Banyo duvarlarında yankılanıp bana ulaşan mırıldandığı melodi sinirlerimi daha da geriyor, daha da öfkelenmeme neden oluyordu.

Beni bu şekilde bıraktığına inanamıyordum. Yarım kalan orgazmın bıraktığı boşluk ve bulutlanmış beynim, bileklerimi zorladığım için bileklerimdeki sızı ve o zorladığı için kadınlığımdaki sızı ile karyolanın demirine bağlı bir şekilde duruyordum. Ve Im lanet olası Jae Bum banyodan asla çıkmıyordu.

Sonunda su sesinin kesildiğini duyduğumda ateş saçan gözlerimle kapıya baktım. Sonunda kapı açıldığında saçlarını havluyla kurulayarak içeri girdi. Beline havlu dolamıştı. Teni hala nemliydi. Havluyu bir kenara fırlatıp yatağa yaklaştı.

"Çöz beni Jae Bum."

"Sen beni bağladığında kendim kurtulmuştum."

"Jae Bum."

Omzunu çekip yatağın diger tarafına geçip dolabıma ilerledi. Ji Won'un kıyafetlerinin olduğu taraftan bir şort alıp giydi. Bana bakmadan kapıya ilerledi.

"Jae Bum?"

"Acıktım. Sen yemiş olabilirsin ama ben seninle yaptığımız kahvaltıdan beri bir şey yemedim." dedi ve sesi mutfağa doğru ilerlerken birkaç ton yükseldi.

"YAH! IM JAE BUM!"

Kendimi yatıştırmak için derin derin nefes aldım. Hayatımda bu kadar sinirlendiğim başka bir anı daha hatırlamıyordum. Gözlerimi kapattım ve saymaya başladım. Yirmi beşte bıraktım. Bir işe yaradığı yoktu. Ya da içeriden gelen melodiyi duyduğum için bir işe yaramıyordu.

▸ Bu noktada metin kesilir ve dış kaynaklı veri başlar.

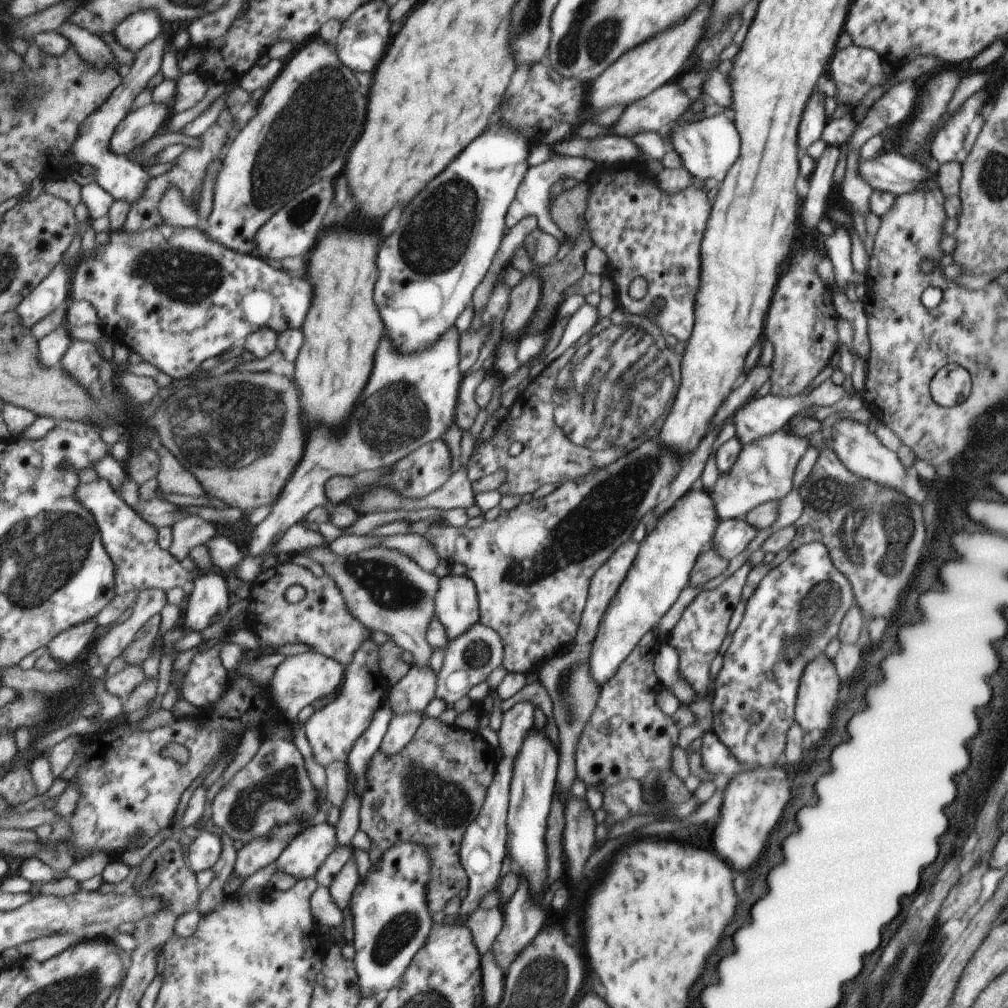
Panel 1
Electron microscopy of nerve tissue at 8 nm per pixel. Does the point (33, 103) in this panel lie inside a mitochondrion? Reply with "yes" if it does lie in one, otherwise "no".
yes

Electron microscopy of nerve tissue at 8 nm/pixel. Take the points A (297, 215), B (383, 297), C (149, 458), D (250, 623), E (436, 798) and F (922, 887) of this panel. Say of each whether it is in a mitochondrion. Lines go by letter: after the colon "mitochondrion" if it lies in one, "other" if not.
A: mitochondrion
B: other
C: other
D: other
E: mitochondrion
F: other

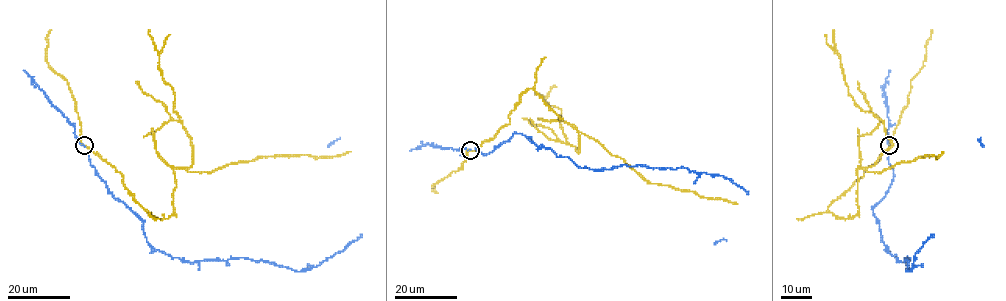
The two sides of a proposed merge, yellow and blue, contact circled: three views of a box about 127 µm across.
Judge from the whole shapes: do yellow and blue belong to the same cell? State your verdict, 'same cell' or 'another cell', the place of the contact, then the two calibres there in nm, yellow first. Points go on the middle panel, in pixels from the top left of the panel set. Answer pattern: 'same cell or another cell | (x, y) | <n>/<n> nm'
another cell | (470, 150) | 200/280 nm

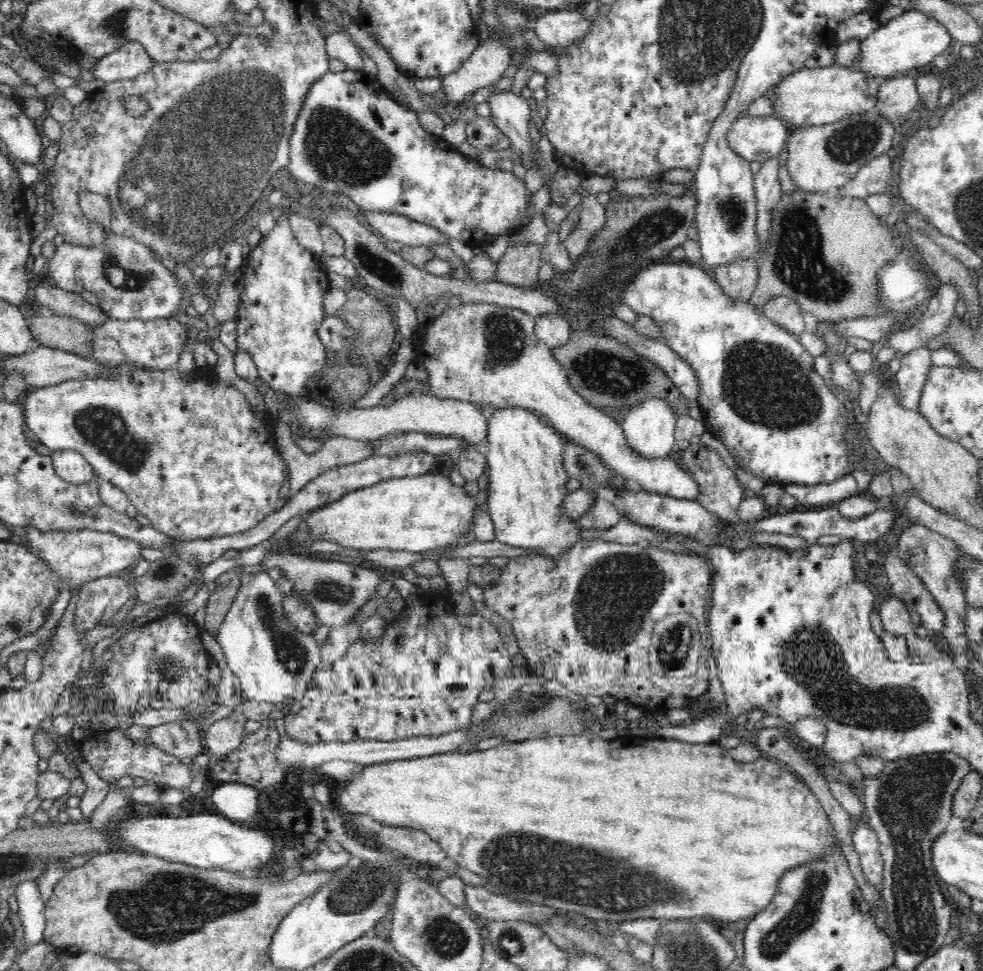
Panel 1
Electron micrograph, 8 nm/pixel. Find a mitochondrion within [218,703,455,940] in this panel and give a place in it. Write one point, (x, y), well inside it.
(356, 890)

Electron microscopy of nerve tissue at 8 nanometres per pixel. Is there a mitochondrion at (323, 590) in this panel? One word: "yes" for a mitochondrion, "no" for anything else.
yes

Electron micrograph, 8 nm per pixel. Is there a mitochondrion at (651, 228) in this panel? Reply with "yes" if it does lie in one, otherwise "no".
yes

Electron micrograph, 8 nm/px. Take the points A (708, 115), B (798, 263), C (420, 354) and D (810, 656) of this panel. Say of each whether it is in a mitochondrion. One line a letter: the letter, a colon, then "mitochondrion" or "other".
A: other
B: mitochondrion
C: other
D: mitochondrion

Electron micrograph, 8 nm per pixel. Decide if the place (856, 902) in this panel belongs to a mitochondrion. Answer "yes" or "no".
no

Bunu ona ödetmeliydim. Bunu ona ödetecektim.

Artık beni bu şekilde bırakıp eve gideceği hakkında senaryolar yazmaya başlamışken elinde tepsiyle kapının önündeydi. Dik bakışlarımın takibinde yatağa çıktı ve dizlerinin üstünde bana yaklaştı. Hiçbir şey söylemeden üzerimden uzanıp bileğimdeki kemeri çözdü.

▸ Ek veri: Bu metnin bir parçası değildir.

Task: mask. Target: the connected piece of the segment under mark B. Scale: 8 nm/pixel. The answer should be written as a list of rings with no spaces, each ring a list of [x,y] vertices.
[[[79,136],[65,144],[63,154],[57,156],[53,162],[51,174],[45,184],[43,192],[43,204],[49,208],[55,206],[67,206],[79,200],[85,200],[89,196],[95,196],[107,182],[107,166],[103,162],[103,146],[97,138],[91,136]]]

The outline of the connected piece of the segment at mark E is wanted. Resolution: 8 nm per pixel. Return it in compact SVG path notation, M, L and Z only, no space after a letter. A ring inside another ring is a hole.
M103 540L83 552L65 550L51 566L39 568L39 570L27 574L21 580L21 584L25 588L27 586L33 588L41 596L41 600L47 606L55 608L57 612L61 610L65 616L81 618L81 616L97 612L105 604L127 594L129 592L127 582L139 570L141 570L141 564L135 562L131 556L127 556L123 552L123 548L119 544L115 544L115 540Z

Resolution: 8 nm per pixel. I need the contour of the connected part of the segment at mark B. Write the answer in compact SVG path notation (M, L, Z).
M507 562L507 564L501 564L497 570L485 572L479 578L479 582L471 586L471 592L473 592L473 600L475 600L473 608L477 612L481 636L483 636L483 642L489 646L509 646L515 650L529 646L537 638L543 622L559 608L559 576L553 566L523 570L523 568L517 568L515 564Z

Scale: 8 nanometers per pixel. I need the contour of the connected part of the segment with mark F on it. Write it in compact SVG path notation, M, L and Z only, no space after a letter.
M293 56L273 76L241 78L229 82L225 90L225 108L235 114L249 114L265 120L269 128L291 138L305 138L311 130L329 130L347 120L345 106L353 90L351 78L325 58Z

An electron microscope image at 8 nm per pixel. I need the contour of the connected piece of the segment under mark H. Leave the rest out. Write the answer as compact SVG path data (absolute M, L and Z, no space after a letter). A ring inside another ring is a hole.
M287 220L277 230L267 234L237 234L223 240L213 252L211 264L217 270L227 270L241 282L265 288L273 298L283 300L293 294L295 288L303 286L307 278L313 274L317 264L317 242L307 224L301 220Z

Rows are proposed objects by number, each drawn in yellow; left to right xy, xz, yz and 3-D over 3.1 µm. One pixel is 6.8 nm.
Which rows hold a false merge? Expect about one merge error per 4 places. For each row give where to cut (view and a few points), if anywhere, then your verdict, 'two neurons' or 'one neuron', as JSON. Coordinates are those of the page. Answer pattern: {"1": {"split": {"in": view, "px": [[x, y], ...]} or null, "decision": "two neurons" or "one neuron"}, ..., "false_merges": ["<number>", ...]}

Bileklerimi göğsüme çekerken inledim. Bileklerimin sızısının yanına omuzlarımdaki ağrı da eklenmişti. Bileklerimi avuçları arasına aldı. Kemerin kenarlarının dokunduğu yerler kızarmıştı ve sızlıyordu. Ellerimi avuçlarının içinden çektim ve omuzlarından onu ittim.

Bacaklarımı kendime çektim. Kendimi yatağın dışına atmak için çabalarken inledim. Kalça kemiğinin neden olduğu ağrıyla sendeleyerek birkaç adım atıp banyo kapısına ulaştım.

Küvete girdim. Duş başlığını alıp suyu ayarladım ve yeniden yukarı astım. Sırtımı soğuk mermere dayayıp bir süre bekledim. Hala sinirliydim. Sinirden kanımın kaynadığını hissediyorum. Beni sakinleştirecek şeyin ne olduğunu bile bilmiyordum. O sırada kapının kapanış sinyali olduğunu bildiğim sesi duyduğumda istemsizce çığlık attım. İç sesim belki de milyonuncu kez tekrarlıyordu. "Ben demiştim. Seninle oynuyor."

Bir anda dizlerim titredi ve kendimi dizlerimin üstünde küvete oturmuş buldum. Histerik bir kahkaha ile başlayan ağlama krizine girdiğimde iki büklüm oldum. Banyonun duvarlarında yankılanan kendi çığlıklarımı ve hıçkırıklarımı duyabiliyordum.